Currently, we pay about $190 Billion for K-12 teachers’ salaries. Some have proposed raises to around $240 Billion.

If we paid an assistant $20,000 for part time work and a master teacher $100,000 for full time work and had an assistant in every classroom for ½ day (or conversely pay them $40,000 for working in two classrooms each day), and each master was shared by 6 teachers, the costs would be around $288 billion.

Currently we pay about $8 billion in turnover/replacement cost per teacher, but there is no information on what the hidden costs of having students taught for weeks, months, sometimes entire semesters without a regular teacher, a swell as the cost to students taught by a teacher on “burnout” but who doesn’t leave.

Does America have $100 billion to invest in its public education? Would the investment pay off in better educated, more productive citizens? I believe the answer is yes to both.

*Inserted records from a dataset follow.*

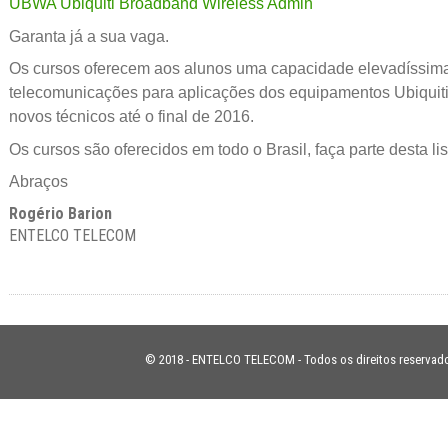
UBWA Ubiquiti Broadband Wireless Admin
Garanta já a sua vaga.
Os cursos oferecem aos alunos uma capacidade elevadíssim
telecomunicações para aplicações dos equipamentos Ubiquiti. 
novos técnicos até o final de 2016.
Os cursos são oferecidos em todo o Brasil, faça parte desta lis
Abraços
Rogério Barion
ENTELCO TELECOM
© 2018 - ENTELCO TELECOM - Todos os direitos reservad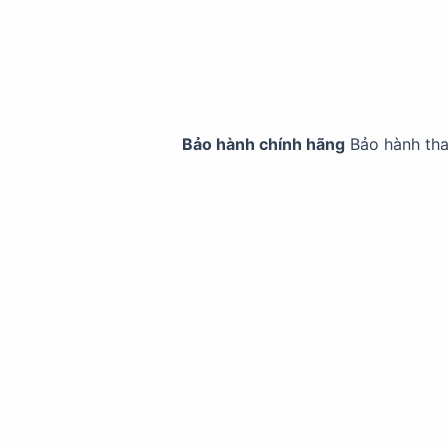
Bảo hành chính hãng
Bảo hành th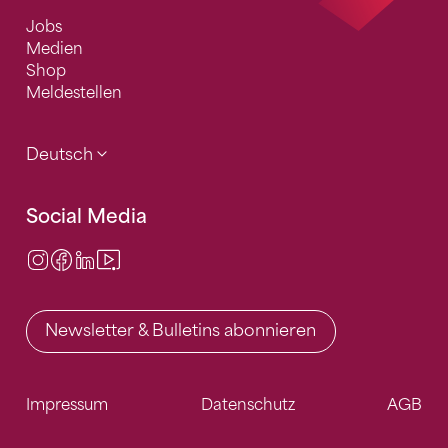
Jobs
Medien
Shop
Meldestellen
Deutsch
Social Media
Instagram
Facebook
LinkedIn
Video Center
Newsletter & Bulletins abonnieren
Impressum
Datenschutz
AGB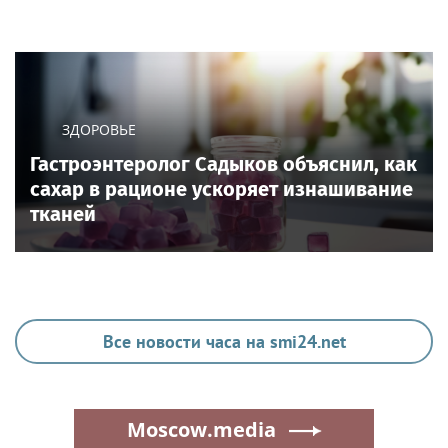
ЗДОРОВЬЕ
Гастроэнтеролог Садыков объяснил, как
сахар в рационе ускоряет изнашивание
тканей
Все новости часа на smi24.net
Moscow.media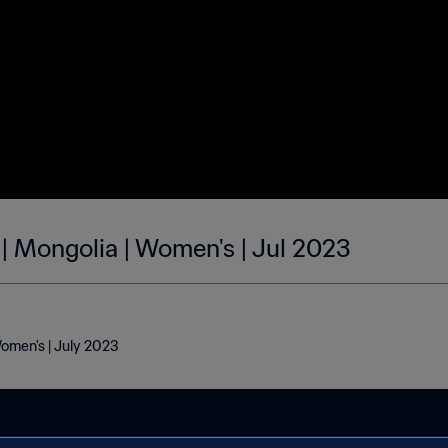
 | Mongolia | Women's | Jul 2023
Women's | July 2023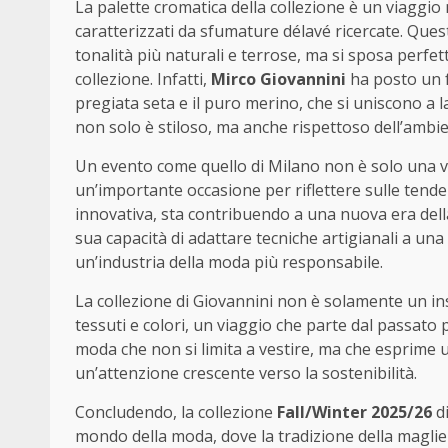
La palette cromatica della collezione è un viaggio 
caratterizzati da sfumature délavé ricercate. Quest
tonalità più naturali e terrose, ma si sposa perfet
collezione. Infatti,
Mirco Giovannini
ha posto un fo
pregiata seta e il puro merino, che si uniscono a l
non solo è stiloso, ma anche rispettoso dell’ambie
Un evento come quello di Milano non è solo una v
un’importante occasione per riflettere sulle tend
innovativa, sta contribuendo a una nuova era del
sua capacità di adattare tecniche artigianali a un
un’industria della moda più responsabile.
La collezione di Giovannini non è solamente un in
tessuti e colori, un viaggio che parte dal passato 
moda che non si limita a vestire, ma che esprime
un’attenzione crescente verso la sostenibilità.
Concludendo, la collezione
Fall/Winter 2025/26
d
mondo della moda, dove la tradizione della maglier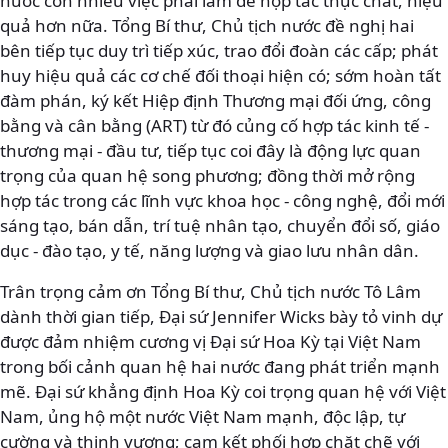
nước còn nhiều việc phải làm để hợp tác thực chất, hiệu
quả hơn nữa. Tổng Bí thư, Chủ tịch nước đề nghị hai
bên tiếp tục duy trì tiếp xúc, trao đổi đoàn các cấp; phát
huy hiệu quả các cơ chế đối thoại hiện có; sớm hoàn tất
đàm phán, ký kết Hiệp định Thương mại đối ứng, công
bằng và cân bằng (ART) từ đó củng cố hợp tác kinh tế -
thương mại - đầu tư, tiếp tục coi đây là động lực quan
trọng của quan hệ song phương; đồng thời mở rộng
hợp tác trong các lĩnh vực khoa học - công nghệ, đổi mới
sáng tạo, bán dẫn, trí tuệ nhân tạo, chuyển đổi số, giáo
dục - đào tạo, y tế, năng lượng và giao lưu nhân dân.
Trân trọng cảm ơn Tổng Bí thư, Chủ tịch nước Tô Lâm
dành thời gian tiếp, Đại sứ Jennifer Wicks bày tỏ vinh dự
được đảm nhiệm cương vị Đại sứ Hoa Kỳ tại Việt Nam
trong bối cảnh quan hệ hai nước đang phát triển mạnh
mẽ. Đại sứ khẳng định Hoa Kỳ coi trọng quan hệ với Việt
Nam, ủng hộ một nước Việt Nam mạnh, độc lập, tự
cường và thịnh vượng; cam kết phối hợp chặt chẽ với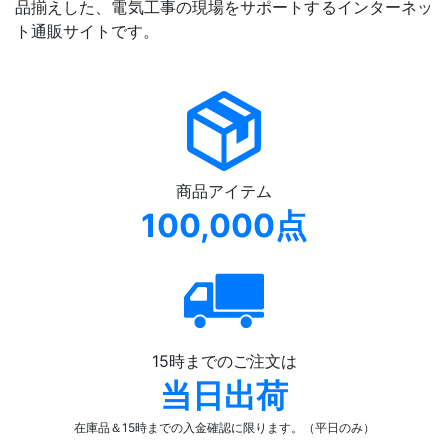
品揃えした、電気工事の現場をサポートするインターネッ
ト通販サイトです。
商品アイテム
100,000点
15時までのご注文は
当日出荷
在庫品＆15時までの入金確認
に限ります。（平日のみ）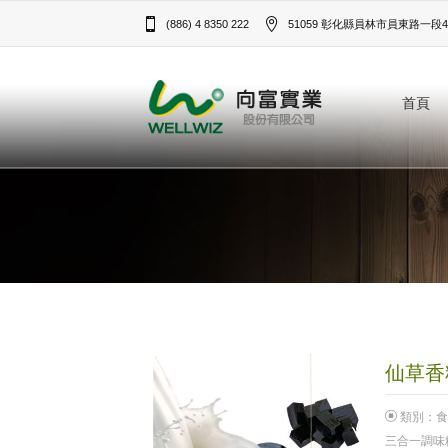
(886) 4 8350 222
51059 彰化縣員林市員東路一段43
首頁
仙草香料
類別：
食
三合一調味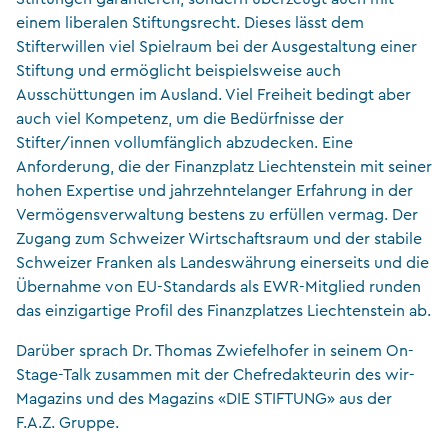
einem liberalen Stiftungsrecht. Dieses lässt dem
Stifterwillen viel Spielraum bei der Ausgestaltung einer
Stiftung und ermöglicht beispielsweise auch
Ausschüttungen im Ausland. Viel Freiheit bedingt aber
auch viel Kompetenz, um die Bedürfnisse der
Stifter/innen vollumfänglich abzudecken. Eine
Anforderung, die der Finanzplatz Liechtenstein mit seiner
hohen Expertise und jahrzehntelanger Erfahrung in der
Vermögensverwaltung bestens zu erfüllen vermag. Der
Zugang zum Schweizer Wirtschaftsraum und der stabile
Schweizer Franken als Landeswährung einerseits und die
Übernahme von EU-Standards als EWR-Mitglied runden
das einzigartige Profil des Finanzplatzes Liechtenstein ab.
Darüber sprach Dr. Thomas Zwiefelhofer in seinem On-
Stage-Talk zusammen mit der Chefredakteurin des wir-
Magazins und des Magazins «DIE STIFTUNG» aus der
F.A.Z. Gruppe.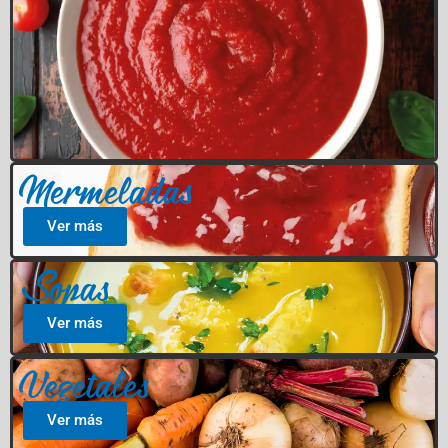
Mermeladas
Ver más
Sopas
Ver más
Vegetales
Ver más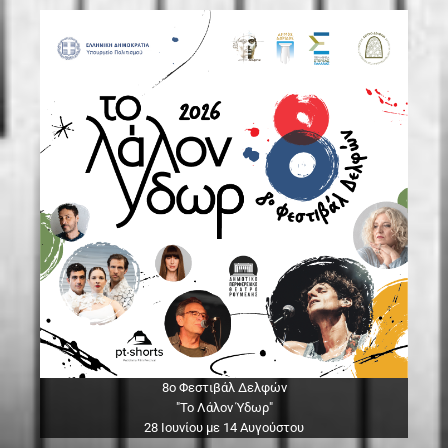
8ο Φεστιβάλ Δελφών
"Το Λάλον Ύδωρ"
28 Ιουνίου με 14 Αυγούστου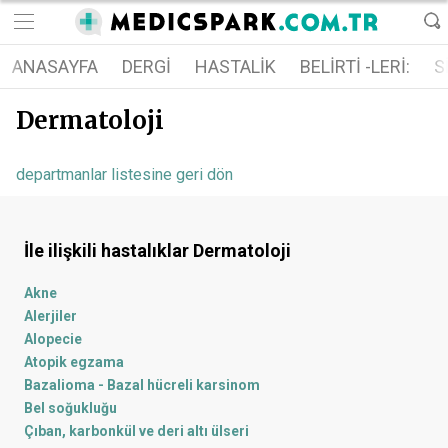
ANASAYFA
DERGI
HASTALIK
BELIRTI -LERI:
S
Dermatoloji
departmanlar listesine geri dön
İle ilişkili hastalıklar
Dermatoloji
Akne
Alerjiler
Alopecie
Atopik egzama
Bazalioma - Bazal hücreli karsinom
Bel soğukluğu
Çıban, karbonkül ve deri altı ülseri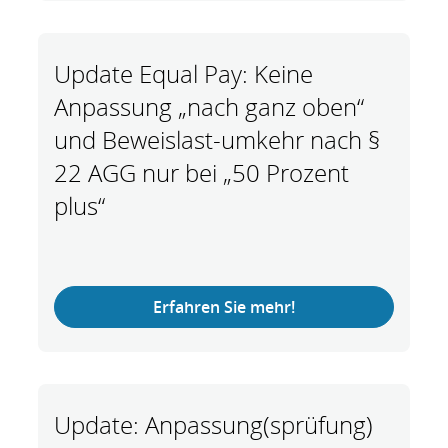
Update Equal Pay: Keine
Anpassung „nach ganz oben“
und Beweislast-umkehr nach §
22 AGG nur bei „50 Prozent
plus“
Erfahren Sie mehr!
Update: Anpassung(sprüfung)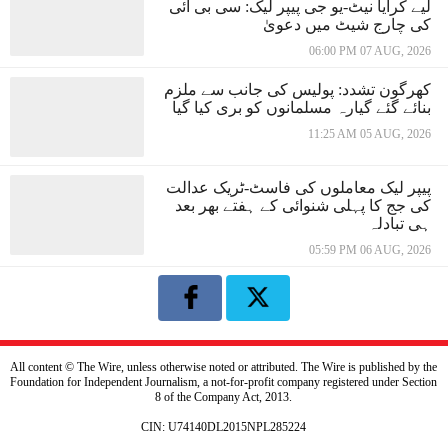
لیے کرایا نیٹ-یو جی پیپر لیک: سی بی آئی
کی چارج شیٹ میں دعویٰ
06:00 PM 07 AUG, 2026
کھرگون تشدد: پولیس کی جانب سے ملزم
بنائے گئے گیارہ مسلمانوں کو بری کیا گیا
11:25 AM 05 AUG, 2026
پیپر لیک معاملوں کی فاسٹ-ٹریک عدالت
کی جج کا پہلی شنوائی کے ہفتے بھر بعد
ہی تبادلہ
05:59 PM 06 AUG, 2026
All content © The Wire, unless otherwise noted or attributed. The Wire is published by the
Foundation for Independent Journalism, a not-for-profit company registered under Section
8 of the Company Act, 2013.
CIN: U74140DL2015NPL285224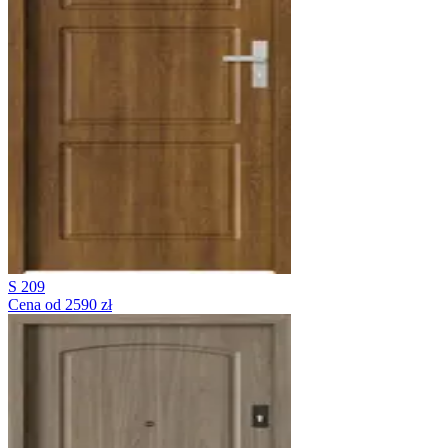
S 209
Cena od 2590 zł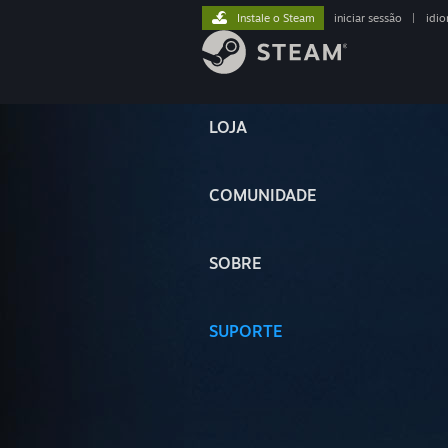
Instale o Steam
iniciar sessão
|
idi
LOJA
COMUNIDADE
SOBRE
SUPORTE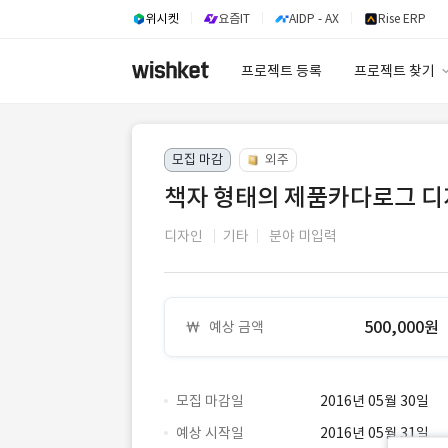
위시켓
요즘IT
AIDP - AX
Rise ERP
프로젝트 등록
프로젝트 찾기
프로젝트 찾기
모집 마감
외주
유사사례 검색 A
책자 형태의 제품카다로그 
디자인
기타
분야 미입력
500,000원
예상 금액
모집 마감일
2016년 05월 30일
예상 시작일
2016년 05월 31일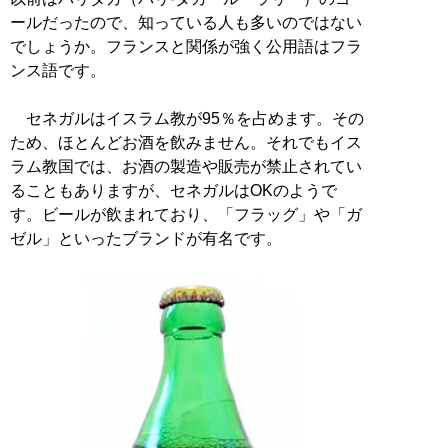
ールだったので、知っている人も多いのではない
でしょうか。フランスと関係が強く公用語はフラ
ンス語です。
セネガルはイスラム教が95％を占めます。その
ため、ほとんどお酒を飲みません。それでもイス
ラム教国では、お酒の製造や販売が禁止されてい
ることもありますが、セネガルはOKのようで
す。ビールが飲まれており、「フラッグ」や「ガ
ゼル」といったブランドが有名です。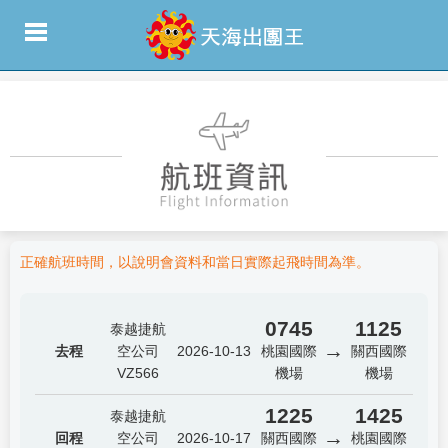
正確航班時間，以說明會資料和當日實際起飛時間為準。
0745
1125
泰越捷航
→
去程
空公司
2026-10-13
桃園國際
關西國際
VZ566
機場
機場
1225
1425
泰越捷航
→
回程
空公司
2026-10-17
關西國際
桃園國際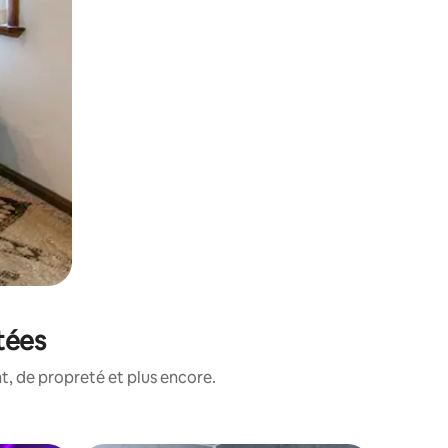
tées
, de propreté et plus encore.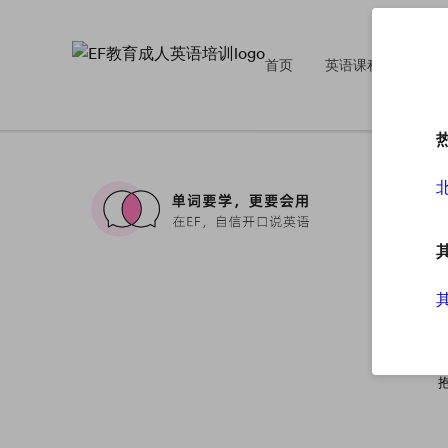
首页
英语课程
英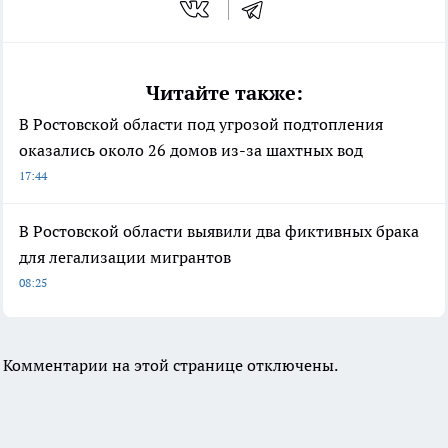
Читайте также:
В Ростовской области под угрозой подтопления
оказались около 26 домов из-за шахтных вод
17:44
В Ростовской области выявили два фиктивных брака
для легализации мигрантов
08:25
Комментарии на этой странице отключены.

America collectively earns $21 trillion each year, of which we spend about $600 billion per year, or about 3 cents out of every dollar of wealth created. If we spent one more penny out of each of those dollars, I believe we would increase the worth to corporations, the worth to individual citizens, the worth to the treasury, not to mention the improved quality of life for everyone living in America, the reduction in crime, and the lower long term need to give government assistance to a large number of our more poorly educated, less productive and lower income earning members of our society.

Is my plan a solution for every problem America has? Certainly not, but it should help. Would giving teachers a raise while leaving everything else in place, as it is today, make a difference? Maybe, but I think this plan would be most effective, with or without a teacher raise.